In my own search, I have tried both liberal and evangelical religion and neither of them has worked for me. I found both of these forms of religion to be extremely judgmental, dogmatic, and exclusive. They both at times helped point me to Jesus as my Inner Guide, but then their own agendas took over. They both wanted to tell me what to believe and how to live by their dogmas, books, and authorities.
My agenda is to find a practical faith that comes from Jesus and to follow his Light within. I need a Guide that I can trust; that has no agenda of its own, except to help me learn how to be a more loving and caring person—and not necessarily more religious! I find that people who already think they have the answers (religious or not) are not particularly open to listening to Jesus teach them. The Bible is pretty clear on that one!

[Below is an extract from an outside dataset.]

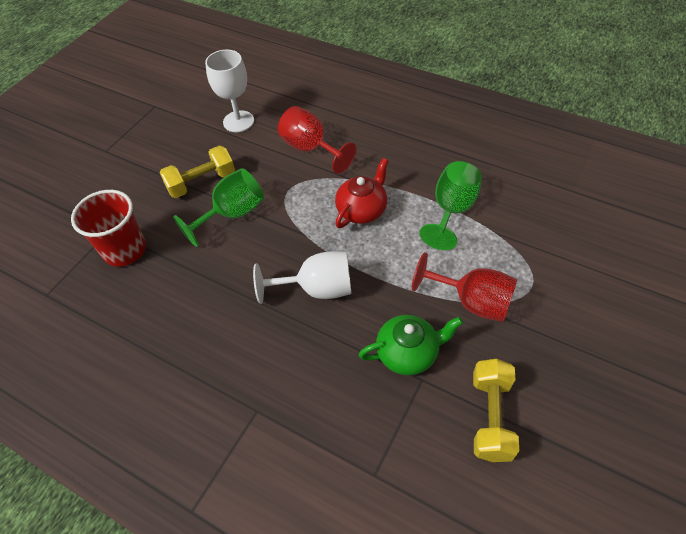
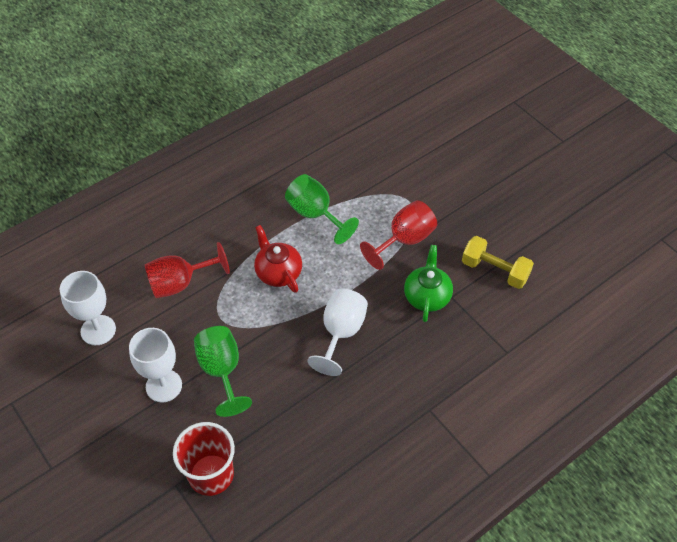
camera: 70 degrees left, 0 degrees up
yellow dumbbell [159,146,235,198] -> white goblet [129,328,182,402]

Listening and following the Guide within is not an individual experience. We need to search together for what the Spirit is saying to us today. This is not a “you follow your guide and I will follow mine.” We clearly need each other to listen better and discern better what this secret power feels like in our meetings and community life. We need each other’s help finding ways to bring this more consistently into our daily lives and be better vessels for listening. We need each other’s help to learn how to carry this redeeming work of God’s love into the world. I know that I cannot do this on my own. I need the help of others seeking to learn this way. I need the help of my meeting, and, most important, I need the help of a Higher Power and trusted Guide.
I met an Episcopal bishop from South Korea at Pendle Hill Study Center outside Philadelphia, Pa, this past spring. I asked him what had brought him all the way to Pendle Hill. He said that he had been praying for a long time for new life to come into his church communities: that his churches are struggling to speak to the needs of people today and especially young people. As he continued to pray, he was regularly drawn to the verses from John 15:14–17 (NIV):
You are my friends if you do what I command. I no longer call you servants, because a servant does not know his master’s business. Instead, I have called you friends, for everything that I learned from my Father I have made known to you. You did not choose me, but I chose you and appointed you so that you might go and bear fruit—fruit that will last—and so that whatever you ask in my name the Father will give you. This is my command: Love each other.
He felt that the Spirit was telling him the new life he was looking for was related to these verses. He wanted to find out more about what it means to know Jesus as your friend and what it might mean for his churches to come into this experience together. So, he started searching on the Internet about this. Up popped Quakers. He had never heard of us before, but it looked like maybe we could help him learn what it means to be a friend of Jesus, as this is how we received our name. Then up popped Pendle Hill, and he said to himself, I need to go there to learn from the Friends what this means. So he came to Pendle Hill from half way around the world on this quest.
We had many wonderful conversations during his stay at Pendle Hill. God seemed to be tendering his heart and mine too, as we grew closer together each day. We looked at early Friends’ experiences, the Scriptures, other writings, and we shared from our own lives. Together we spent time waiting for the voice of the Guide within. All of these things helped us to discover what it means to listen and learn from Jesus, our Inner Teacher and Friend. It was hard to say goodbye when he left to go back home to South Korea. I feel that what we found together was as close as you can get to experiencing what is at the very heart of Quaker beliefs.